Educational campaigns have made the public aware that smoking is a risk factor for cancer. Other risk factors, like not getting enough exercise, being overweight or inheriting a genetic mutation that increases cancer risk, are often featured in news stories. But a recent study found there’s one risk factor that the media often overlook: getting older.

The study, published online April 26, 2018, in BMC Public Health, analyzed 800 articles appearing in eight national newspapers in the United Kingdom about breast, prostate, lung and colorectal cancer. Researchers found that the articles rarely discussed age as a cancer risk factor, except when the focus was on prostate cancer.

Cancer is a disease of aging. Over time, cells begin to develop molecular changes that affect how they grow and divide. The older people get, the more changes their cells are likely to have. And the more changes a cell has, the more likely it is to stop functioning properly. Also, older adults have other risk factors, such as depression, financial constraints and social isolation, that can keep them from getting routine medical care.

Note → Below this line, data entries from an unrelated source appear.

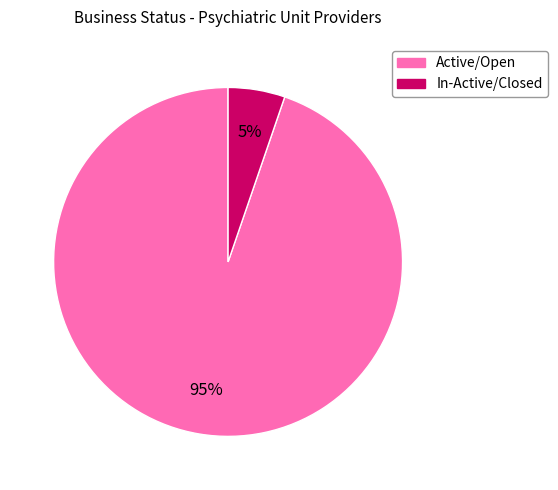

What is the smallest slice in the pie chart?

In-Active/Closed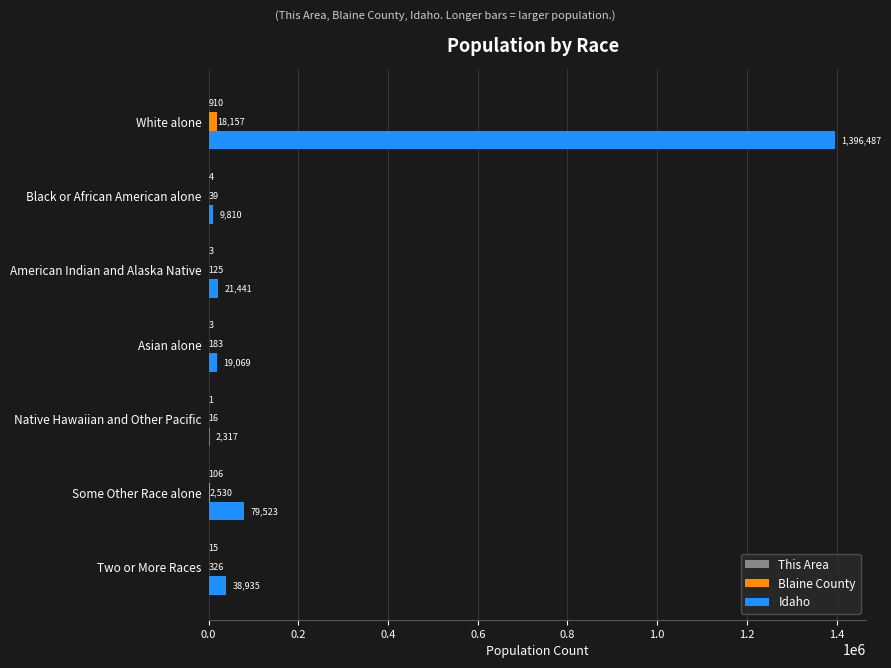

How many data points does each series have?

7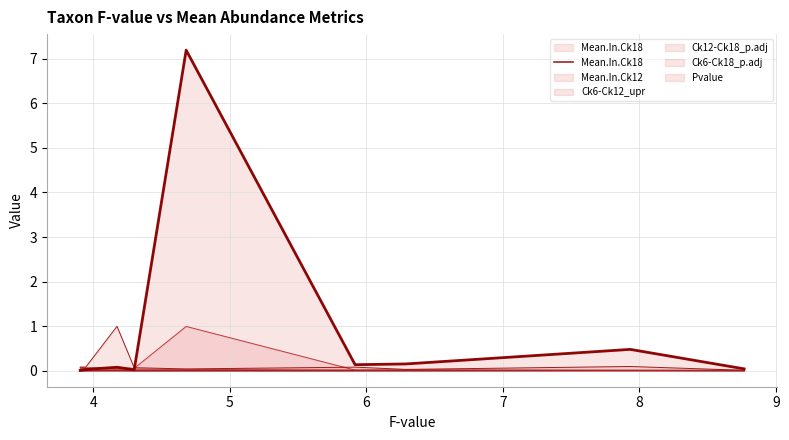

How many distinct data groups are displayed?

6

Statistics from the National Cancer Institute show that more than half of all cancer cases in the U.S. are diagnosed in people ages 65 and older. “If you live longer and if you don’t get heart or lung disease, then cancers start to show up,” says William Dale, a geriatrician and palliative medicine specialist at City of Hope in Duarte, California. Yet Dale says the report published in BMC Public Health is the first study he’s seen that looks at which risk factors the media focus on, including aging.

The study found that news, feature stories and editorials tend to be centered on younger cancer patients; only about 15 percent of the articles about noncelebrities the researchers reviewed included people ages 61 and older. In articles about celebrities with cancer, about two-thirds of the celebrities were 60 or under. For example, as the study points out, the media extensively covered singer Kylie Minogue’s breast cancer diagnosis at age 36 in May 2005. These stories frequently gave the impression breast cancer is common in young women. In fact, only about 4 percent of the women diagnosed with breast cancer in the U.S. each year are under 40.

The study’s co-author, Shona Hilton, a public health researcher at the University of Glasgow in Scotland, says journalists need to report cancer risks in the full context of what research reveals about who gets cancer and when. “This will help older adults become more aware of these risks,” she says, and of “the need to be more vigilant about the changes in their bodies and when to seek medical help if they notice anything unusual.”